Request: Using the data below, work out how many lines contain the word "none", then state that number without comment.

Dataset records:

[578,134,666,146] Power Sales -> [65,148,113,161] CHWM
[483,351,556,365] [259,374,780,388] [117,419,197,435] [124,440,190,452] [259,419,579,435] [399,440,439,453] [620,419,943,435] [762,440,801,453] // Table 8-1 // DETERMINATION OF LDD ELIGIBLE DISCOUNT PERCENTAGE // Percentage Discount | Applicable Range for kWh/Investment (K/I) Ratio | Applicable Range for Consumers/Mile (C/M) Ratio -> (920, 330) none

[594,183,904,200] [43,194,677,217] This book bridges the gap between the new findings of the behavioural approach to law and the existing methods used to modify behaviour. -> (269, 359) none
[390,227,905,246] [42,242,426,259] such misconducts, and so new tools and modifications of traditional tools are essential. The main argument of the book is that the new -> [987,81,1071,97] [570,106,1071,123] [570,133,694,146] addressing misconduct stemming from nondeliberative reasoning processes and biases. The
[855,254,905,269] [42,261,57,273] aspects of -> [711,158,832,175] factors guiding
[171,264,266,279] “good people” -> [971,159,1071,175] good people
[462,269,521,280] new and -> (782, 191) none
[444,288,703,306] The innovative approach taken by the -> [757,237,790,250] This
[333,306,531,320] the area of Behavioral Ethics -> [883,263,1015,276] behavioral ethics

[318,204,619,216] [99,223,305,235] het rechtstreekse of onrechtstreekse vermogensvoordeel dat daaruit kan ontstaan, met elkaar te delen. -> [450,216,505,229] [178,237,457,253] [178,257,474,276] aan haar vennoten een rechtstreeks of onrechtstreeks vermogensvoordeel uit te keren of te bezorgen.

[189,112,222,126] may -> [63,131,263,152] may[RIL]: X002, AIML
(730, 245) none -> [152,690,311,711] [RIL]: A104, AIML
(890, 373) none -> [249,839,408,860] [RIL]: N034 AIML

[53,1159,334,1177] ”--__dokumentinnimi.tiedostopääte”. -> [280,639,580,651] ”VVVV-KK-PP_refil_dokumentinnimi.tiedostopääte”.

Answer to the exercise: 5